Eventually, Norwegian Airlines said they could fly back to Manchester on a later flight.
Before making the decision to take the trip the family say they carried out relevant checks with Easyjet and filled in paperwork.
They also paid out £3,000 in travel insurance.
Dorothy's son-in-law, Donnie Doran, said: "My wife contacted EasyJet with details of the oxygen canisters. They said the type was ok.
"The trip going out from Manchester was fine, when we arrived they looked after us. The return flight has been horrendous.
"They said nobody was allowed to fly, we provided the information, showed them the bottles and everything else.
"We have never been so embarrassed in our lives. They were doing checks on the gas as we sat down on the plane.
"After 45 minutes of sitting down there was a number of discussions with the head stewards and the pilot safety officer.
"They came and said we were not allowed, everyone was not allowed to fly all four of us."
Donnie, 58, added: "I think it is disability discrimination. We provided all of the information, if they had a problem they should not have allowed us to fly with them in the first place.
"We did everything they asked of us.
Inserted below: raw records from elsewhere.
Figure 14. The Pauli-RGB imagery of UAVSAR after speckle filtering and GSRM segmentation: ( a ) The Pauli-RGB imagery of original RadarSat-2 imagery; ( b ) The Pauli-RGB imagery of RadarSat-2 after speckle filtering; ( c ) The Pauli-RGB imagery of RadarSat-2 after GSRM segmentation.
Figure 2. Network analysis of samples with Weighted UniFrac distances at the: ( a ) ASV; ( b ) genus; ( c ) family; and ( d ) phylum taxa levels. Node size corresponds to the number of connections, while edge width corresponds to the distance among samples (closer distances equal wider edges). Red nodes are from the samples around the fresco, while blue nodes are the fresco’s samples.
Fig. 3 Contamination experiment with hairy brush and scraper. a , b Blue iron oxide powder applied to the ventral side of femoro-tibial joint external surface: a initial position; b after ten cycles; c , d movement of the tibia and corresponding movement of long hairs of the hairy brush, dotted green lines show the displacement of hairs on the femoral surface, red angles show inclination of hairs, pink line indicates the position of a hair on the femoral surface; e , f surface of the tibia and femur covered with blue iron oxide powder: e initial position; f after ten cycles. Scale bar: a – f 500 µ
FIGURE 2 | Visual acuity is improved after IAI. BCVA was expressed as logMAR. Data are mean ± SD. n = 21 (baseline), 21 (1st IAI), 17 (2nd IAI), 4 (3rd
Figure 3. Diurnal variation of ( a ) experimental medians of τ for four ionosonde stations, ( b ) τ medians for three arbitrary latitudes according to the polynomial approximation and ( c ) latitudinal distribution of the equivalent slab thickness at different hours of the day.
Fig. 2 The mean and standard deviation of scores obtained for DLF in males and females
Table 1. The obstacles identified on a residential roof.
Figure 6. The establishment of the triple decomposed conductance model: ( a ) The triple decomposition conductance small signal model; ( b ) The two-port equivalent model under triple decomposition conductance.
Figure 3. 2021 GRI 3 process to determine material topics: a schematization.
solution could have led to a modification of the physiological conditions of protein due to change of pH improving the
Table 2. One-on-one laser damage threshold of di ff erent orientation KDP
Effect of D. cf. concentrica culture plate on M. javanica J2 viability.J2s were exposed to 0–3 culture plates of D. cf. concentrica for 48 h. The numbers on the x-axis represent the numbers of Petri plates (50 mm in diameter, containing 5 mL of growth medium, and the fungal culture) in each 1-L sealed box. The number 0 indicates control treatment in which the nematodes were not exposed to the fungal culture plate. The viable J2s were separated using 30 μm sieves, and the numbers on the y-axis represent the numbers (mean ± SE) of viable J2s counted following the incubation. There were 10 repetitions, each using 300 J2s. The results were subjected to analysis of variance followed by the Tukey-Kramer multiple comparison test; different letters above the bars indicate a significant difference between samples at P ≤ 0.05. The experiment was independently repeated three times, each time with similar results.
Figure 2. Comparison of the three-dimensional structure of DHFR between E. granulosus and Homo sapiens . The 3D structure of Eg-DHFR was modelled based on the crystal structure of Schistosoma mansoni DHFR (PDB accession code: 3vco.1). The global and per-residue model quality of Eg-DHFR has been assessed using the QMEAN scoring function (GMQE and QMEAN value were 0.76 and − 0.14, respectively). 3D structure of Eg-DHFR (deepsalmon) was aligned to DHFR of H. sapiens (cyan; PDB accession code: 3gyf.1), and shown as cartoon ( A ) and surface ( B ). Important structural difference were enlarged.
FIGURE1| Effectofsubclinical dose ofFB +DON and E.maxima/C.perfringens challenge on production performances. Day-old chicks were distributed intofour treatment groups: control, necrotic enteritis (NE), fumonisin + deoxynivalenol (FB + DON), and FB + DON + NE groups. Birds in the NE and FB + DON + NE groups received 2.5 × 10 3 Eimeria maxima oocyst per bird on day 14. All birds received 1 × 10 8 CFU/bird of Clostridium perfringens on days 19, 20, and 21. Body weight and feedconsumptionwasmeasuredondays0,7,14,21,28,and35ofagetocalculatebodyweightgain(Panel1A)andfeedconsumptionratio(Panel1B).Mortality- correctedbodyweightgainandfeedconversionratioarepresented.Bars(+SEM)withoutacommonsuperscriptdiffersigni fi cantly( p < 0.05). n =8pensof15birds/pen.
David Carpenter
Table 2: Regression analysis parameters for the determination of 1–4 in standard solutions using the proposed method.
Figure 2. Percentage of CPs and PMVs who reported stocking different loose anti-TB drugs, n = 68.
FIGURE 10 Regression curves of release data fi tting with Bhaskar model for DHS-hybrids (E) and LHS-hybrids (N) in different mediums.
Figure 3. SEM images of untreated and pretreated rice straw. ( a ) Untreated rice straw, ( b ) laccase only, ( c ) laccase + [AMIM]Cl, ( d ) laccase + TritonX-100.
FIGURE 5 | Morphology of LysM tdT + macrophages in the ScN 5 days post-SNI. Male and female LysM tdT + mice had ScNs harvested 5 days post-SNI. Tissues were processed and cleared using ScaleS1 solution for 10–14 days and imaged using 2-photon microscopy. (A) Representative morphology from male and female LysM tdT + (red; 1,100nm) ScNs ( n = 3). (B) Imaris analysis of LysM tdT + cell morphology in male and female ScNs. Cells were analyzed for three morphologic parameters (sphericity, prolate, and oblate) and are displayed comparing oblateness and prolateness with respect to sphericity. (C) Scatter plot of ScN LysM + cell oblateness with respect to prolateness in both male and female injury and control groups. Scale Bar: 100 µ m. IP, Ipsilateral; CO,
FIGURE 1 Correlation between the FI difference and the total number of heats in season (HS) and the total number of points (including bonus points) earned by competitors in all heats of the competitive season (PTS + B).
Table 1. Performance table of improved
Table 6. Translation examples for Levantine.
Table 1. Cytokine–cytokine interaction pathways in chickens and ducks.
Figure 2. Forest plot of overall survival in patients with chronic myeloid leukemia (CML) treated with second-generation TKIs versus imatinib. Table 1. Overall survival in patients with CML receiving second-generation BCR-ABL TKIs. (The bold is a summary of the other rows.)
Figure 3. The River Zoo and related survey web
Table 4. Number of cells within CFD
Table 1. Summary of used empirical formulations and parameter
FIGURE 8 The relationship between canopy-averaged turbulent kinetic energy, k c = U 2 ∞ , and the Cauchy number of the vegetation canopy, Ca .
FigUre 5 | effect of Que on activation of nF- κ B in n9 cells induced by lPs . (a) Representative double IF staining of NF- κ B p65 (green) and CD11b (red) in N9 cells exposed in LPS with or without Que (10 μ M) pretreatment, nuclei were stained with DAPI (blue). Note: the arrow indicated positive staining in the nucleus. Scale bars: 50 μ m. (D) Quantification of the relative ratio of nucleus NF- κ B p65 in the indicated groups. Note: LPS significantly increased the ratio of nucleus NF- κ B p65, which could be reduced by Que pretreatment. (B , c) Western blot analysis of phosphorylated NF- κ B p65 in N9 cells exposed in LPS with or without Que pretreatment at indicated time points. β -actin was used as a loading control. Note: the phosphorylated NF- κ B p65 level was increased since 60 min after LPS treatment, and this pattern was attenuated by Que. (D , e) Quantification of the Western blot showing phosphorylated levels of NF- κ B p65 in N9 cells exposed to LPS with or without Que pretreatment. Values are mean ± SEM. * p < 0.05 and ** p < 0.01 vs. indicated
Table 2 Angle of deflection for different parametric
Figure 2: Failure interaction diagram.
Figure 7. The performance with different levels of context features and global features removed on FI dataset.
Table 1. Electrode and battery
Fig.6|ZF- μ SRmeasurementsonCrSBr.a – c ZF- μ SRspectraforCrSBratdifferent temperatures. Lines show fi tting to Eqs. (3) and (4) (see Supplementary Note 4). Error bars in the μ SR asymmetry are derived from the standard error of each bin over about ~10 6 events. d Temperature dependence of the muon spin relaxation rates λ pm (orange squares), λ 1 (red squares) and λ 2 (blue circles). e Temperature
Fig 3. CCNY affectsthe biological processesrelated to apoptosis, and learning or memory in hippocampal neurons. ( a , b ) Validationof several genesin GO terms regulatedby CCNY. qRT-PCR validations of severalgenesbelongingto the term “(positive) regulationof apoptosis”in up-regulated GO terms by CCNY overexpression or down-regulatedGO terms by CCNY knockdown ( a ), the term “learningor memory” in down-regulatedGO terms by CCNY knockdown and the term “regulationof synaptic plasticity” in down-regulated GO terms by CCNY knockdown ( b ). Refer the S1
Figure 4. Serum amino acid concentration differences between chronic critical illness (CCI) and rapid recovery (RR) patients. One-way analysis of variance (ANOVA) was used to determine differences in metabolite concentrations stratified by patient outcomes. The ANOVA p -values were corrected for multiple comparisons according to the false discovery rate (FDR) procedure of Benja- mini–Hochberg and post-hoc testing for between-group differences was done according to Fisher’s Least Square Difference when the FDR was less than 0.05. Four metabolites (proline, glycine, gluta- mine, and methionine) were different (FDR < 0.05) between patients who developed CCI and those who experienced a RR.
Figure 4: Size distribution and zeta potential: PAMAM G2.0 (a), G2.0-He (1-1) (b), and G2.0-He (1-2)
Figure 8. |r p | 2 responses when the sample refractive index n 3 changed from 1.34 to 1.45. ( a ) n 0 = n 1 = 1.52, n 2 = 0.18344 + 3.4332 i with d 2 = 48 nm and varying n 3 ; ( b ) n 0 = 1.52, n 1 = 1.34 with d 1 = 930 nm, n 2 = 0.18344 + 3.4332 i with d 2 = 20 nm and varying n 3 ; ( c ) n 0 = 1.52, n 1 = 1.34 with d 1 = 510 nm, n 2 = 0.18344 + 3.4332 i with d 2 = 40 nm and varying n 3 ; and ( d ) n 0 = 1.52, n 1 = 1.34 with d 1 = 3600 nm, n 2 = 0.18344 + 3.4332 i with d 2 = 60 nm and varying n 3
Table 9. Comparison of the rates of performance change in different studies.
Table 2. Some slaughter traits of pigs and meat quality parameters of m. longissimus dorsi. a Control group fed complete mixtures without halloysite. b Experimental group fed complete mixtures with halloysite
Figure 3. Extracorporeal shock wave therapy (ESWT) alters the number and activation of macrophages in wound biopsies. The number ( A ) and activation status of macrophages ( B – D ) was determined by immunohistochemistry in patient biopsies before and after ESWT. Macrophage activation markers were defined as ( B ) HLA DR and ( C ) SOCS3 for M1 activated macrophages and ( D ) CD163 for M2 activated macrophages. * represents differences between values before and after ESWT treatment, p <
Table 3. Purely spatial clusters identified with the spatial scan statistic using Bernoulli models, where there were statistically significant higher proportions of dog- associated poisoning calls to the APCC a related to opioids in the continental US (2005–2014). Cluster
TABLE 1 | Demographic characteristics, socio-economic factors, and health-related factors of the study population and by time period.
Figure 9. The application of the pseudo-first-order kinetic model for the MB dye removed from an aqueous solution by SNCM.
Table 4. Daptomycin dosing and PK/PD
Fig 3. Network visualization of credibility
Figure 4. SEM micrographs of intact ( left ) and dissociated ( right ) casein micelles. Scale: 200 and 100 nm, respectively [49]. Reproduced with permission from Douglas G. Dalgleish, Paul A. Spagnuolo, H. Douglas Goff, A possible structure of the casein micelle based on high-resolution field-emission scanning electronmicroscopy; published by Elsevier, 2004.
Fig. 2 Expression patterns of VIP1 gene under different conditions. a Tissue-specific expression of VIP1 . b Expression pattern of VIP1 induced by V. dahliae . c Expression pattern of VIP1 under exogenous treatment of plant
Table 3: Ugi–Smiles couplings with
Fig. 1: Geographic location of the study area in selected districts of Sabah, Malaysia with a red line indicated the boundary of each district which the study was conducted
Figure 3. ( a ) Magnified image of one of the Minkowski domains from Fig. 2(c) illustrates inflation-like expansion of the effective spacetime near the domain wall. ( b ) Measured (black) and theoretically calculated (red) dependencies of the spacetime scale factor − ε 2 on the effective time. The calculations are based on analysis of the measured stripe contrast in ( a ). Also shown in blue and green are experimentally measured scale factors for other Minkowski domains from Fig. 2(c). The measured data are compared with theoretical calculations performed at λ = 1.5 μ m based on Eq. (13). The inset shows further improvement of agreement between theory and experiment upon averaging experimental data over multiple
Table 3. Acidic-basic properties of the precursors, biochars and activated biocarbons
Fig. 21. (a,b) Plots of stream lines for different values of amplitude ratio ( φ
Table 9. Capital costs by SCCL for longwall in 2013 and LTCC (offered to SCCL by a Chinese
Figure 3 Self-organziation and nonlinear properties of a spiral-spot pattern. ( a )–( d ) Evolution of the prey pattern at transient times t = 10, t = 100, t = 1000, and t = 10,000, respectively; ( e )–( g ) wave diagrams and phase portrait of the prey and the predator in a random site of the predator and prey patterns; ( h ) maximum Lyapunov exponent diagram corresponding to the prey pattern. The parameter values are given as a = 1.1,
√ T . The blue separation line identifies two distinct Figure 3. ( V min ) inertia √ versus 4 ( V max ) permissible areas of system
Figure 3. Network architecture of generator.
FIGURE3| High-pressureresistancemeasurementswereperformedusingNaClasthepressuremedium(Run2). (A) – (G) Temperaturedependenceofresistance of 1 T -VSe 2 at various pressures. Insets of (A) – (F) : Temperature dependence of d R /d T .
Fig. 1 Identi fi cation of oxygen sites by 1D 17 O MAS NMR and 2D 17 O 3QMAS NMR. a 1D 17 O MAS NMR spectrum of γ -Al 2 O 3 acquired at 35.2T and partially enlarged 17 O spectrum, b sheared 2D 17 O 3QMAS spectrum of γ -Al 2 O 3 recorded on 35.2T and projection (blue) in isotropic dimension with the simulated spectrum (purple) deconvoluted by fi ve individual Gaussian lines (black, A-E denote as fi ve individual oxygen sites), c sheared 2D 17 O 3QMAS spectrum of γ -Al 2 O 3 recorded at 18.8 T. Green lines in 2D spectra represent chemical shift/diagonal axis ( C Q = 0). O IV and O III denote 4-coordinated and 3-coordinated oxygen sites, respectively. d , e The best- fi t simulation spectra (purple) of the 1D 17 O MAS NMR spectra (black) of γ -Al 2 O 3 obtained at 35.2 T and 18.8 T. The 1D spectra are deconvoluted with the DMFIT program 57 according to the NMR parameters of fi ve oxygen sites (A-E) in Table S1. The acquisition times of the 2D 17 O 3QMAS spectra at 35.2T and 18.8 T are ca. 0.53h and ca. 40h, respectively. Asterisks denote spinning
We felt like we were terrorists that we were a security issue for the flight.
"Try telling that to an 82 year old woman this was a security issue."
An easyJet spokeswoman said: "easyJet apologises that a passenger was denied travel from flight EZY1924 flying from Malaga to Manchester on 19 December as a result of having conflicting paperwork to support the use of their own oxygen supply during the flight.
"easyJet allows passengers to carry up to two oxygen cylinders free of charge with a doctor's note specifying the requirement for carriage, however this cannot be liquid oxygen. Unfortunately the oxygen this passenger was carrying was produced by a company called Liquid Oxygen which was clearly stated on the bottle. As a result of this extra checks needed to be carried out in order for them to receive clearance to fly with the oxygen.
"Our ground staff advised the passenger of this and offered overnight accommodation and a free of charge transfer onto the next available flight. The passenger decided to travel with an alternate carrier back to the UK today.
"The safety and wellbeing of its passengers and crew is Easyjet's highest priority."